卓玥喊著:“亦忱,別以為所有人都向著你寵著你慣著你,在我這兒行不通,我就看不慣所有人圍著你轉,別人不是人啊,別人就要在你陰影下活著?憑什麽?我告訴你,我就不慣你這臭毛病。”

亦忱把手裏的藍夾子“啪”的一聲拍在了桌子上,吼道:“我讓你慣了嗎?誰管我了,他們向著的是我嗎?我是不是說過不想要就開除我,是我求著你們別開除我的嗎?所有人的圍著我轉是吧,好,我走了就不用圍著了。”

“但是我走之前有必要讓您明白一件事情,不是他們覺得自己對,是你錯了,你不配當老師。”

說完亦忱把藍夾子扔到地上,從抽屜裏拿出鑰匙奪門而去。

高一因為軍訓期間幾乎天天開班會,所以正式的班會反而沒什麽可說的,亦忱走到高一四班的門口打了聲報告,麻煩四班班主任跟喻辭說放學了直接到校門口,不用在教室裏等。

四班帶班班主任是個實習老師,研究生在讀,來一中實習恰好碰上班主任生病了,代幾天班,她笑著說:“知道了,我進去就和他說。
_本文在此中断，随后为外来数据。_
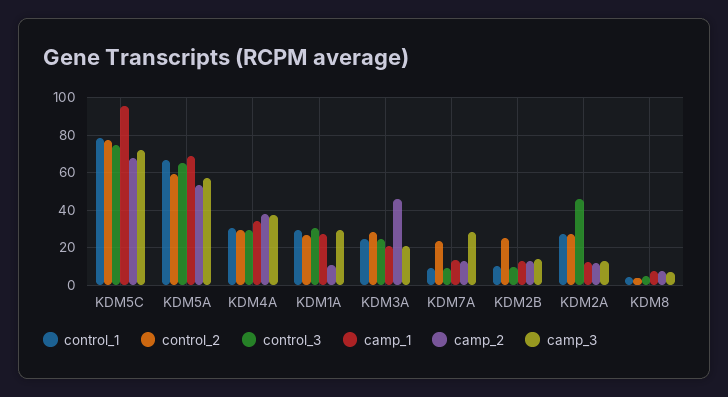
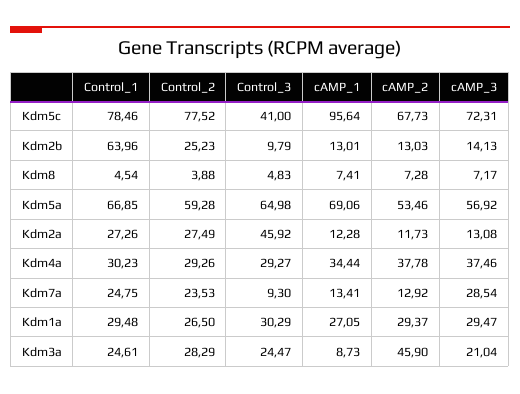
control_3, KDM5C: 75 -> 41
camp_2, KDM1A: 10 -> 29.37
camp_1, KDM3A: 20 -> 8.73
control_1, KDM7A: 10 -> 24.75
control_1, KDM2B: 10 -> 63.96

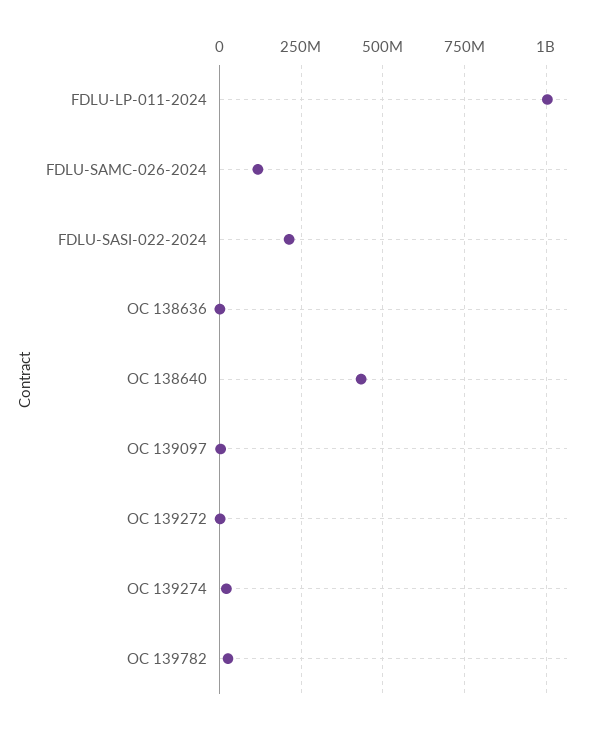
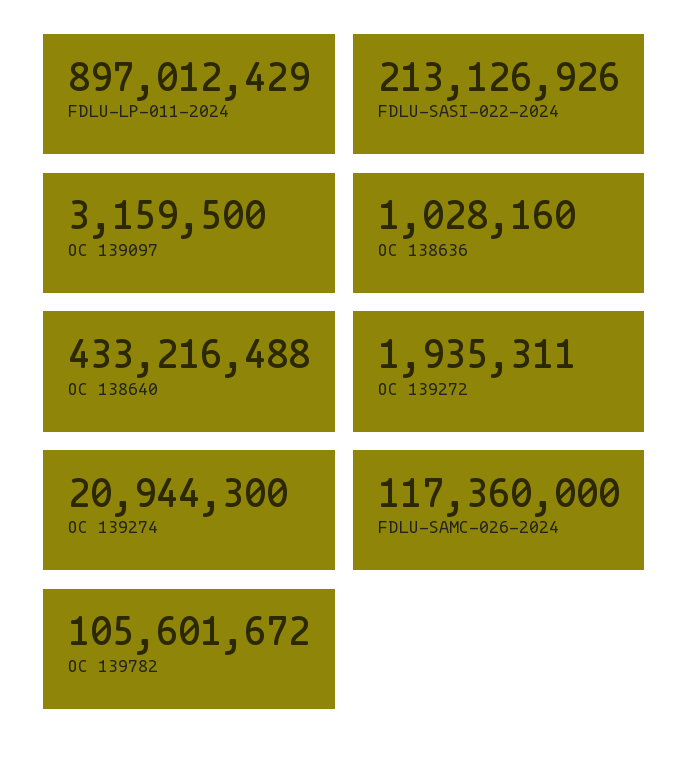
FDLU-LP-011-2024: 1000000000 -> 897012429
OC 139782: 25000000 -> 105601672

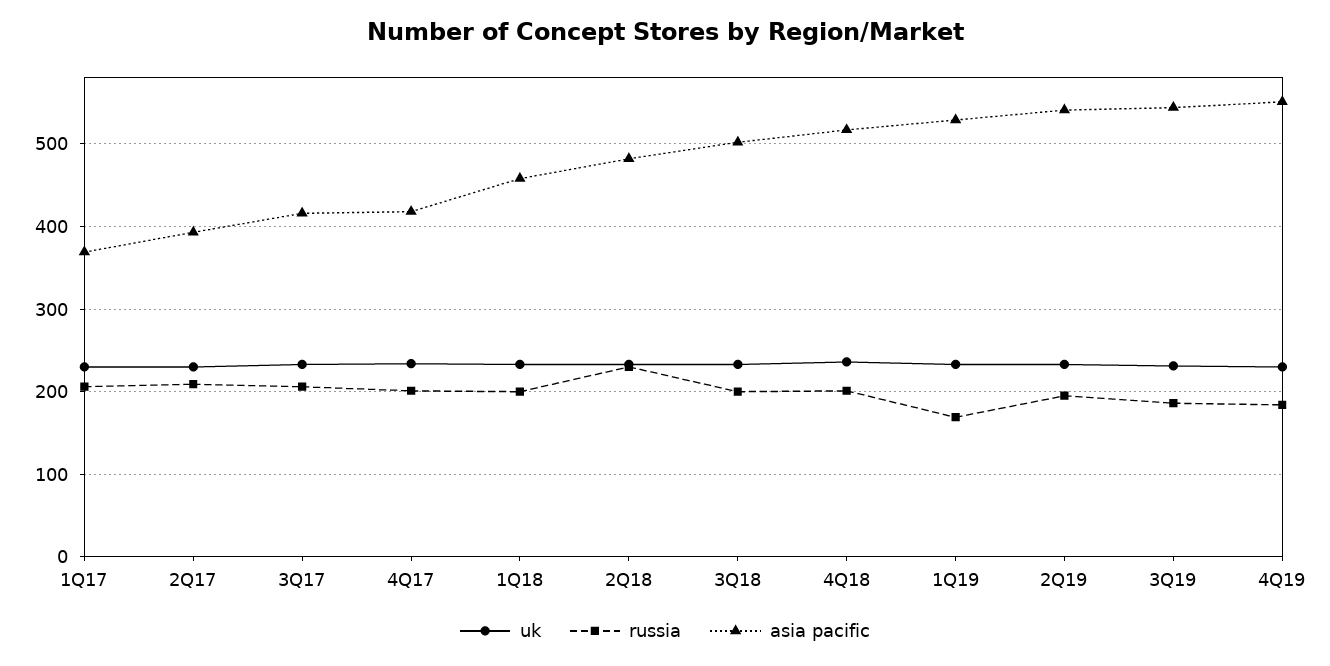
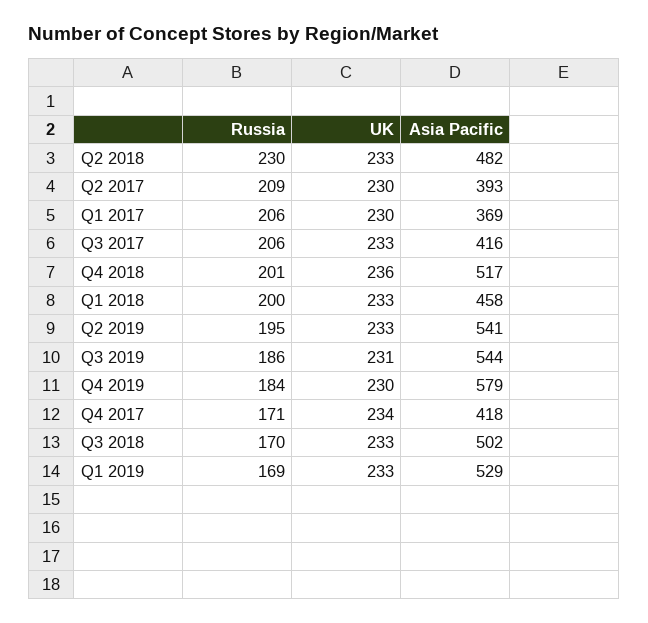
russia, 4Q17: 200 -> 171
russia, 3Q18: 200 -> 170
asia pacific, 4Q19: 550 -> 579

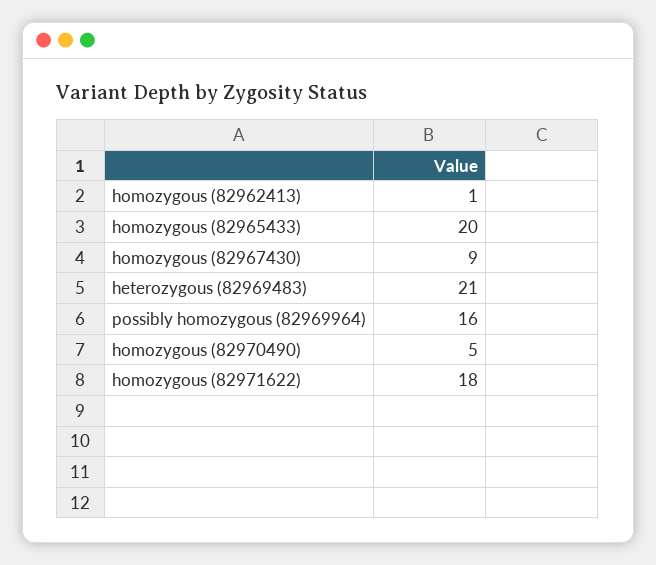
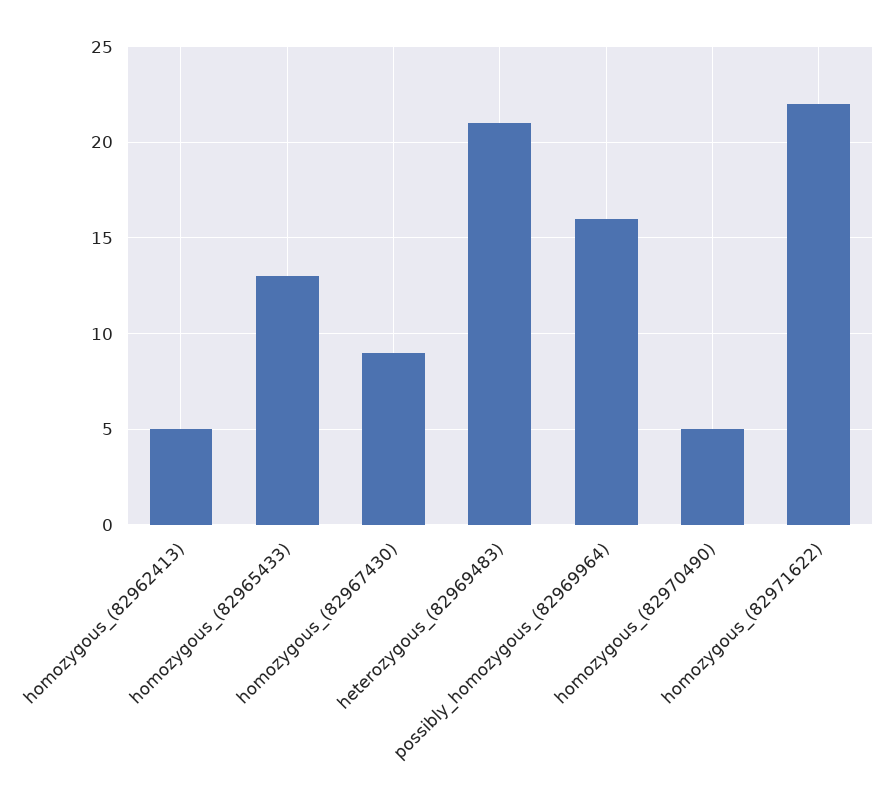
homozygous (82962413): 1 -> 5
homozygous (82965433): 20 -> 13
homozygous (82971622): 18 -> 22

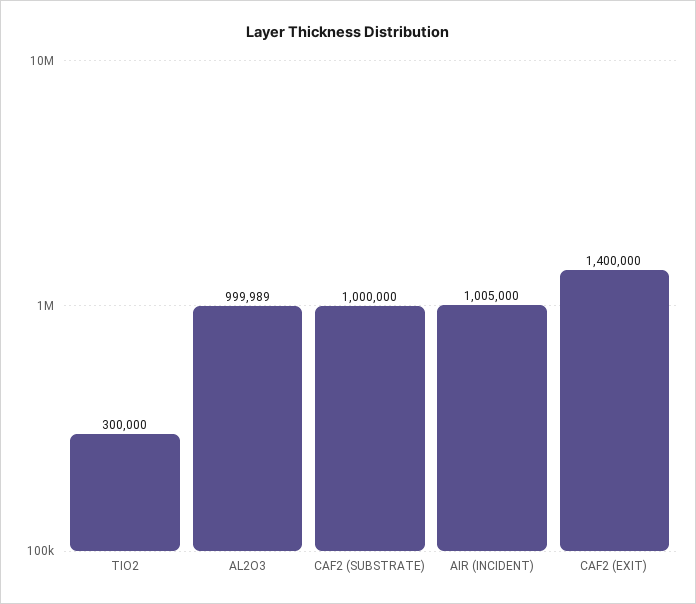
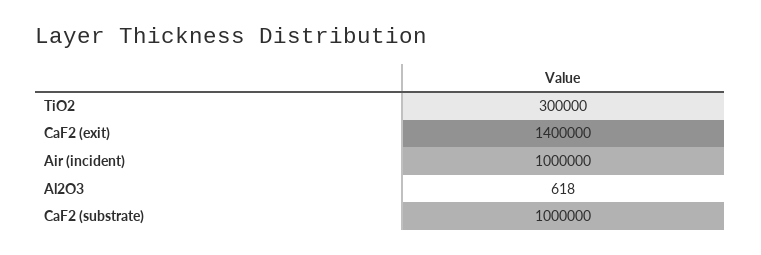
AL2O3: 999989 -> 618
AIR (INCIDENT): 1005000 -> 1000000

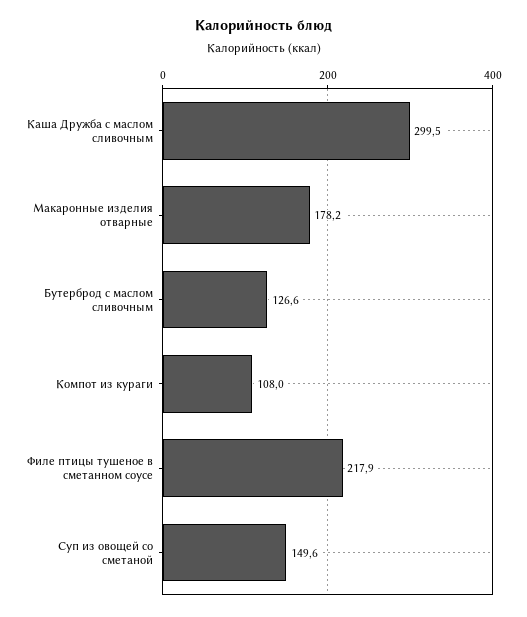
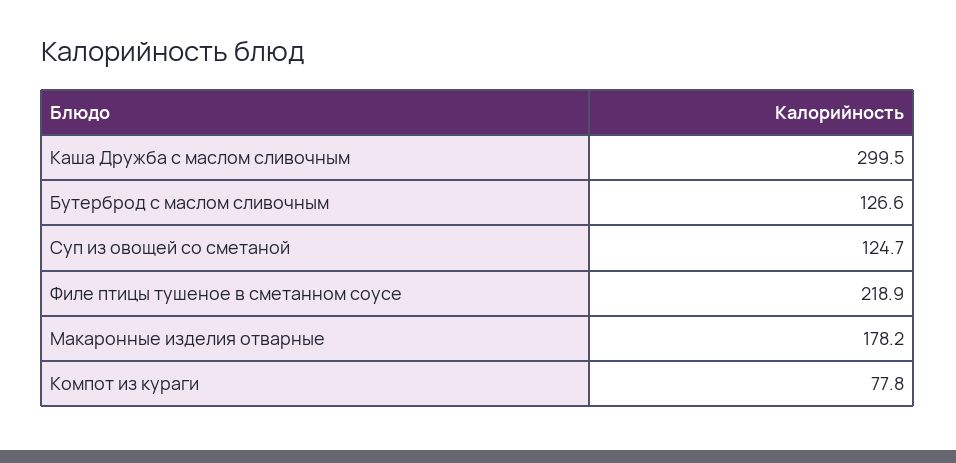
Компот из кураги: 108 -> 77.8
Филе птицы тушеное в сметанном соусе: 217.9 -> 218.9
Суп из овощей со сметаной: 149.6 -> 124.7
”

亦忱說了聲謝謝,大步朝外走去。

卓玥從教室站到了放學,三班紀律差的就像幼兒園一樣,她也只是裝作看書的樣子,因為管不住。

趙策誰的名字都沒記,下課後吳楊問卓玥:“老師,您去政教處嗎?”

卓玥問:“去那幹什麽?”

吳楊點點頭:“沒什麽,老師再見。”

卓玥沒去政教處,三班去了。

晚自習一上課老王就把喻辭叫了出去,喻辭如實說亦忱在家休息,他也已經幫他請過假了。

老王打亦忱的電話打不通,氣的直接蹬上自行車去了亦忱家裏,結果吃了閉門羹——家裏沒開燈,一片黑。老王又回了學校。